The dollar rose on Friday after a slightly bigger increase in U.S. producer prices in July lifted Treasury yields higher even as speculation grows that the Federal Reserve is at the end of hiking interest rates.
Rebounding cost of services at the fastest pace in nearly a year pushed the Producer Price Index higher and unsettled traders who also saw the yen cross the 145-for-$1 threshold that triggered Japanese intervention in September 2022.
The PPI for final demand rose 0.3%, the Labor Department said, as data for June was revised lower to show the PPI unchanged, instead of rising by a previously reported 0.1%.
In the 12 months through July, the PPI rose 0.8% after a 0.2% gain the prior month. The PPI was forecast to climb 0.2% on the month and advance 0.7% year-over-year, a Reuters poll of economists showed.
The PPI for services increased 0.5%, the biggest gain since last August, because it contains the volatile retailer and wholesaler margins component, said Thierry Wizman, global FX and currencies strategist at Macquarie in New York.

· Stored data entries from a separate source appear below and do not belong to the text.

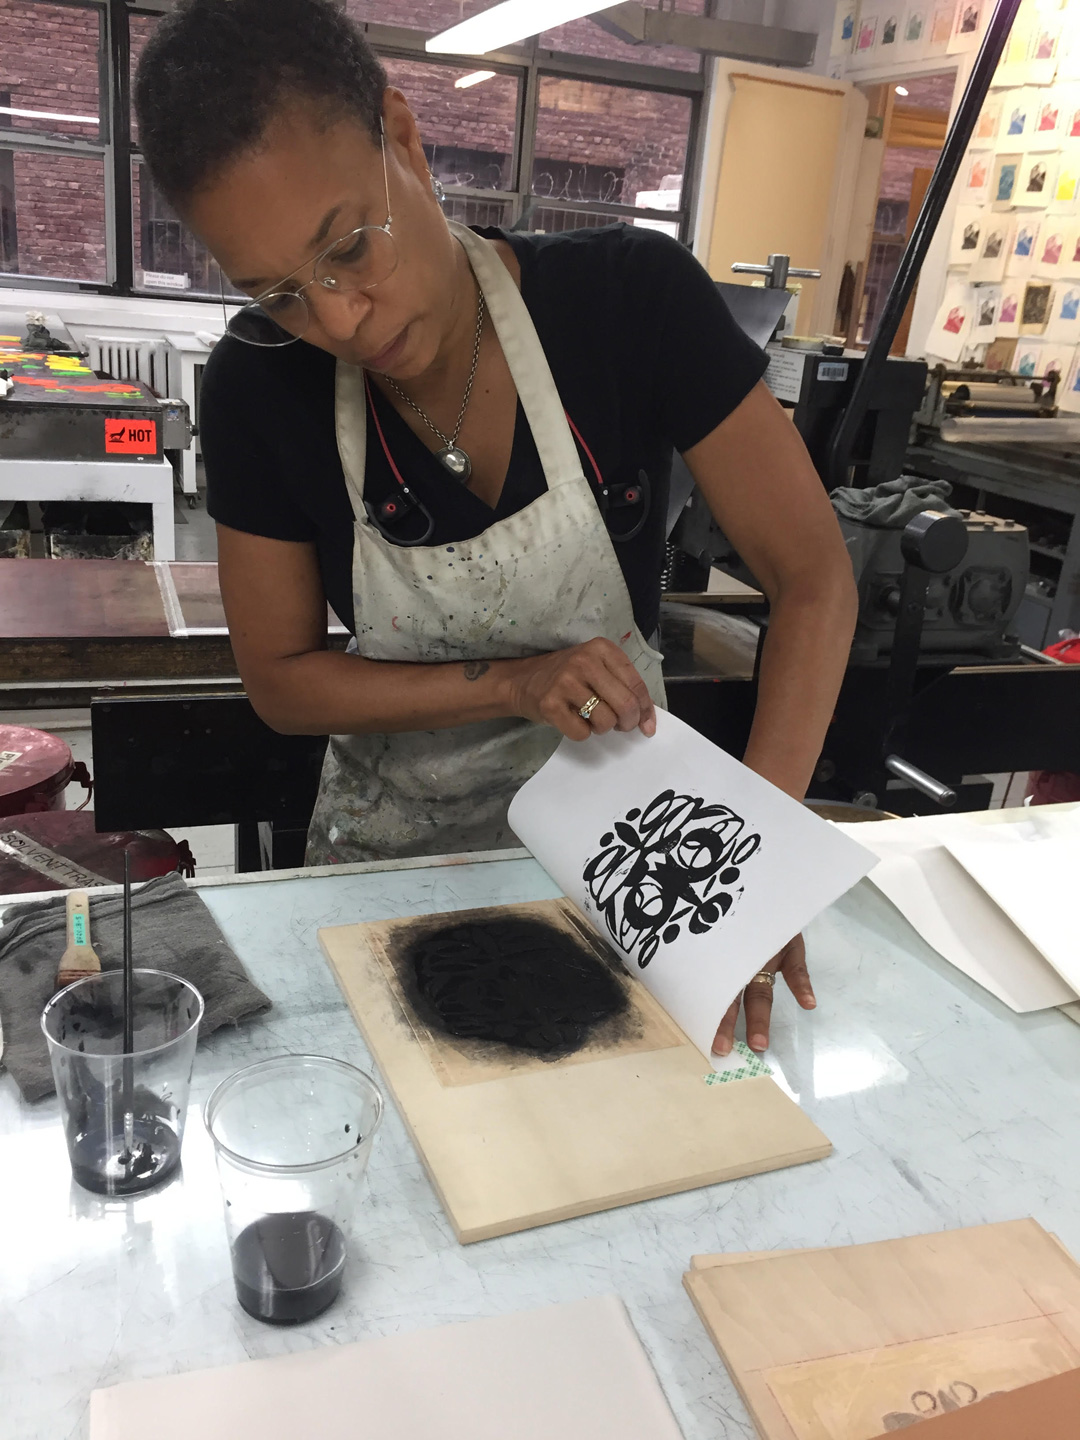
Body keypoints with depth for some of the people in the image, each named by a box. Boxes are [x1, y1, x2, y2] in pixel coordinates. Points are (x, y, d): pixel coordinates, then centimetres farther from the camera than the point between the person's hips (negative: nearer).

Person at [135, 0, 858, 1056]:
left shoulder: (633, 296, -24)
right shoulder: (258, 388, -18)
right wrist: (513, 684, -27)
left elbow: (813, 579, -20)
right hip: (391, 843, 1)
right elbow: (280, 678, -12)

The market also has worried that rising energy costs will push up the consumer price index (CPI), but it’s misplaced as PPI for energy was 0.0% on the month, Wizman said.
“Everyone’s concerned now about headline CPI being high because of energy prices, (but) you can’t really get overly worked up about that if PPI final demand is 0.8%, right?”
The CPI data on Thursday showed consumer inflation rose 0.2% last month, matching the gain in June, and by 3.2% in the 12 months through July.
The dollar index, a measure of the greenback against six peers, rose 0.21% as it headed to a fourth straight week of gains, up about 2.9% after bouncing off a 15-month low in mid-July on signs of a resilient U.S. labor market.
Data since then has pointed to a decelerating pace of inflation, raising bets the Fed won’t hike rates any further. But after the Treasury raised its borrowing estimate for the third quarter, yields have moved higher.
The inflation data is encouraging but achieving a sustainable Fed inflation target of 2% requires a less robust labor market, said Marvin Loh, senior global macro strategist at State Street (NYSE:STT) in Boston.
“The job won’t be done until we get these CPI prints that are stable around 2% and we get a jobs market that’s considered balanced,” Loh said. Meanwhile, the dollar “probably found a range.”
Futures traders now see an 88.5% likelihood that the Fed leaves its benchmark interest rate at its current range of 5.25-5.5% when policymakers meet in September. Prior to the inflation data, that chance was already above 85%.
The stronger dollar led the yen to briefly touch 145.03 in late afternoon trade, its highest since June 30.
The dollar was last at 144.95 yen, up 0.15% on the day.
“You should expect the rhetoric once yen gets to 145,” said Bank of Singapore currency strategist Moh Siong Sim. “I think the market will get a lot more careful as we get to that level.”
Japan intervened in currency markets last September when the dollar rose past 145 yen, which prompted the Finance Ministry to buy the yen and push the pair back to around 140 yen. The yen is down more than 10% against the dollar for the year.
Meanwhile, sterling rose for the first time in four days after data showed the British economy grew more than expected in June, allaying some concern about the impact of high inflation and high rates on activity.
The pound was last trading at $1.2694, up 0.15% on the day, but was still heading for a fourth weekly drop. [GBP/]
Elsewhere on Friday the euro slid 0.3% to $1.0946 and the dollar fell 0.06% against the Swiss franc.